The ABC of DNA Computing

## 3. NP-complete problems and Molecular Computation

Other NP-complete problems that have more recently been attacked directly by DNA Computation include the Maximal Clique Problem (1997) and the Satisfiability Problem (2000, update, 2002.)
There is a collection of NP problems, all known to be equivalent in the following sense. An algorithm for solving one of them can be adapted to solve any one of the others. These problems are called NP-complete, a notion due to Stephen Cook of the University of Toronto. The directed Hamiltonian path problem is known to be NP-complete. Another NP-complete problem is the cracking of public-key codes. A rapid method for solving any one of these problems will have important practical implications.
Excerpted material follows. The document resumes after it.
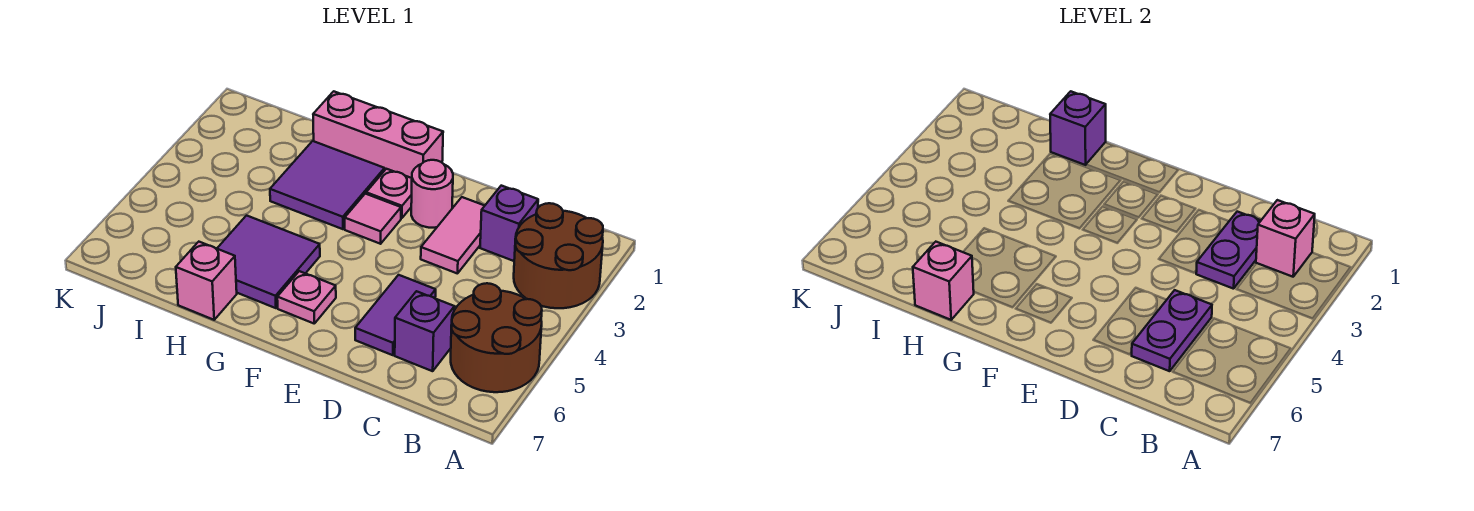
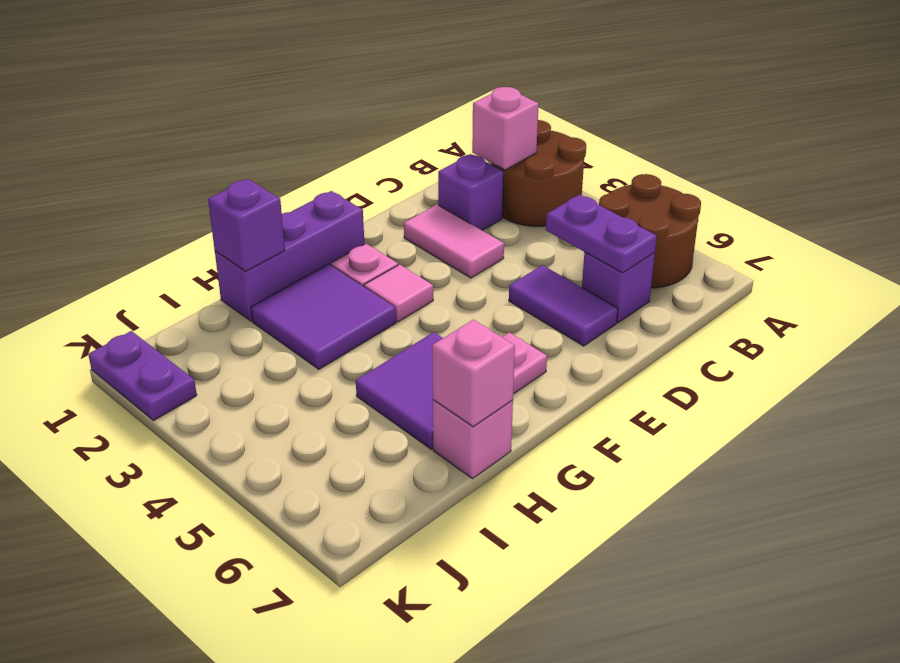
purple plate C2:C3 level 2 -> purple plate K1:K2 level 1
pink round brick E2 level 1 -> none
pink brick F1:H1 level 1 -> purple brick F1:H1 level 1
That is why so much excitement greeted Leonard Adleman's announcement ("Molecular computation of solutions to combinatorial problems," Science, 266 1021-1024, November 11, 1994) that he had found a way to solve the path problem using individual molecules as computing elements. The number of molecules of a compound in any tangible amount of that compound is almost unimaginably large (it helps to remember: if an apple were the size of the Earth, its molecules would be the size of apples). Adleman used very tiny quantities of his reagents; nevertheless he had 3x10^13 copies of each of 20 or so molecules, so about six hundred million million molecules at his service. This was like having six hundred million million (albeit very rudimentary) computers working on the problem at the same time: the age-old parable of the monkeys and the typewriters brought to life in a test-tube.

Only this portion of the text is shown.